EvaluationRequest is an arbitrary object with tool_name (required) and an optional agent_id. Add any other fields your policies reference as dot-paths (input.command, kwargs.amount, etc.). Returns an EvaluationResult:
FieldTypeNotes
decision'allow' | 'deny'The decision.
matchedPolicyIdstring | nullId of the policy that matched a rule, if any. null if the result is from defaultEffect fall-through.
matchedPolicyVersionnumber | nullVersion of the matched policy.
matchedRuleIdstring | nullId of the rule that matched.
code'AGENT_FROZEN' | 'NO_POLICIES' | 'POLICY_COMPILE_ERROR' | 'EVAL_TIMEOUT' | undefinedStable code on denies that aren’t from a regular rule match.
reasonstring | undefinedHuman-readable reason for the deny. Surfaces the kill-switch / fail-closed message.
latencyMsnumberWall-clock evaluation time in ms.

Algorithm

  1. Frozen-agent kill-switch. If bundle.frozenAgentIds contains request.agent_id (case-insensitive), return deny / AGENT_FROZEN before any rule fires.
  2. Empty-bundle fail-closed. If no bundle is loaded or the bundle has no policies, return deny / NO_POLICIES.
  3. Per-policy compile check. If any policy contains a matches rule whose regex failed to compile, return deny / POLICY_COMPILE_ERROR when that policy is reached.
  4. Rule scan. For every (policy, rule) pair, AND all conditions. On match:
    • Record the rule as the current “matched” rule.
    • If the rule’s effect is deny, return immediately.
    • If allow, keep scanning — a later deny wins.
  5. Fall-through. If no rule matched, return the first policy’s spec.defaultEffect.
The summary: first-deny-wins; otherwise last-allow-wins; otherwise the first policy’s defaultEffect.

Operators

OperatorSemantics
eq, neqStrict equality on the resolved field value.
in, not_inMembership in a list (scalar values are normalized to singleton lists). Both sides are stringified before comparison.
contains, starts_with, ends_withString operations. The resolved field is stringified; the condition value must be a string.
matchesre2-backed regex (non-backtracking — ReDoS-immune). Lookaround and backreferences are not supported; patterns using them fail to compile and trigger POLICY_COMPILE_ERROR.

Field resolution

Dot-paths walk the request object:
evaluator.evaluate({
  tool_name: 'pay',
  kwargs: { amount: 5000 },
});

// matches `cond('kwargs.amount', 'matches', '^[1-9][0-9]{3,}$')`
Missing path components resolve to undefined, which compares unequal to anything a policy would eq against. __proto__, constructor, and prototype parts are rejected at the schema layer to prevent prototype-walking; resolveField also uses Object.hasOwn so inherited properties don’t resolve.

Wall-clock budget

Each evaluate() call is bounded to 50 ms of total work. If a pathologically large bundle would exceed that, evaluation bails out with deny / EVAL_TIMEOUT rather than blocking the event loop. The check fires at rule boundaries, so the actual upper bound is “current rule’s evaluation time + 50 ms.” For a healthy 1000-rule bundle on a modern laptop, evaluation typically completes in 1–2 ms — well under the budget.

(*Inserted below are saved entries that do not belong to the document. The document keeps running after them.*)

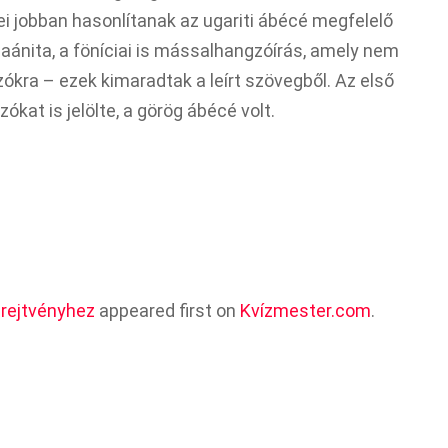
ei jobban hasonlítanak az ugariti ábécé megfelelő
aánita, a föníciai is mássalhangzóírás, amely nem
kra – ezek kimaradtak a leírt szövegből. Az első
at is jelölte, a görög ábécé volt.
 rejtvényhez
appeared first on
Kvízmester.com
.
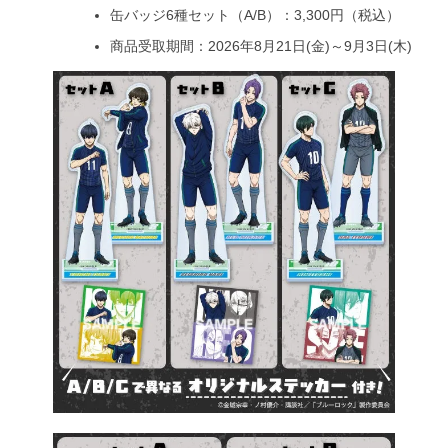
缶バッジ6種セット（A/B）：3,300円（税込）
商品受取期間：2026年8月21日(金)～9月3日(木)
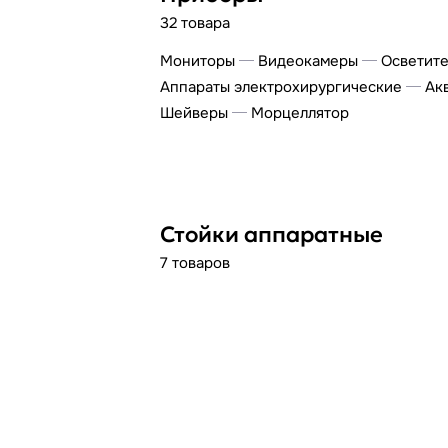
32 товара
Мониторы
Видеокамеры
Осветит
Аппараты электрохирургические
Ак
Шейверы
Морцеллятор
Стойки аппаратные
7 товаров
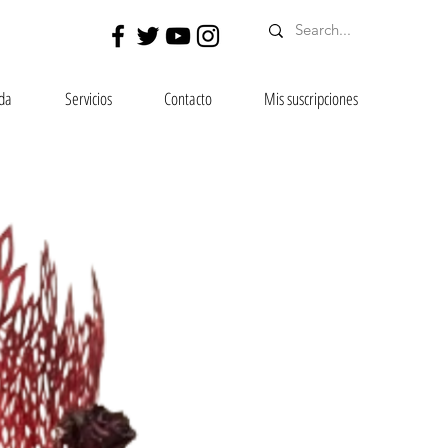
da
Servicios
Contacto
Mis suscripciones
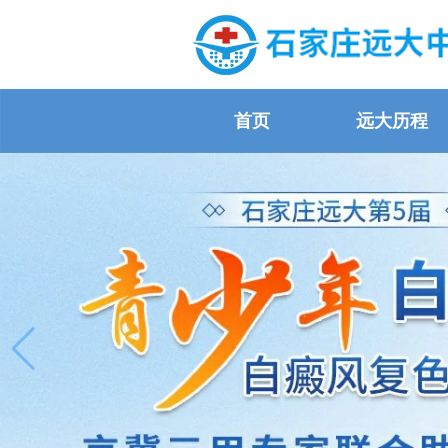
首页
远大历程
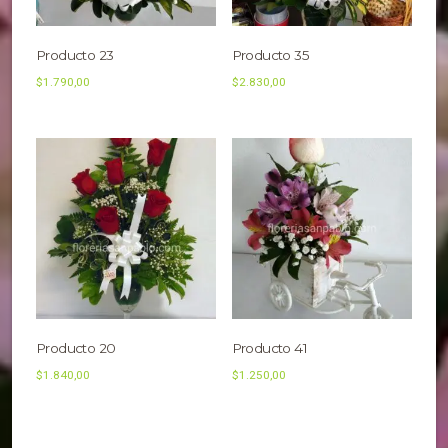
Producto 23
Producto 35
$
1.790,00
$
2.830,00
Producto 20
Producto 41
$
1.840,00
$
1.250,00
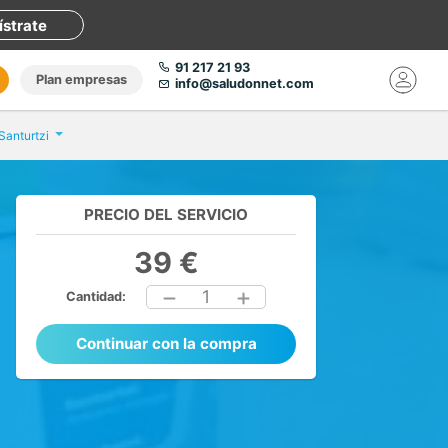
ístrate
91 217 21 93
Plan empresas
info@saludonnet.com
Santurtzi
PRECIO DEL SERVICIO
39 €
1
Cantidad:
Continuar con la compra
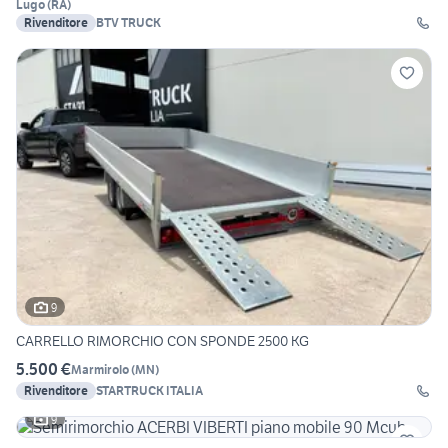
Lugo
(
RA
)
Rivenditore
BTV TRUCK
9
CARRELLO RIMORCHIO CON SPONDE 2500 KG
5.500 €
Marmirolo
(
MN
)
Rivenditore
STARTRUCK ITALIA
9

Code paths that surface result codes

CodeWhen
AGENT_FROZENThe agent id is in frozenAgentIds. Operator kill-switch from the dashboard.
NO_POLICIESBundle is null (never loaded) or has zero policies.
POLICY_COMPILE_ERRORThe matched policy contains a matches rule with an uncompileable pattern.
EVAL_TIMEOUTPer-evaluation wall-clock budget exceeded.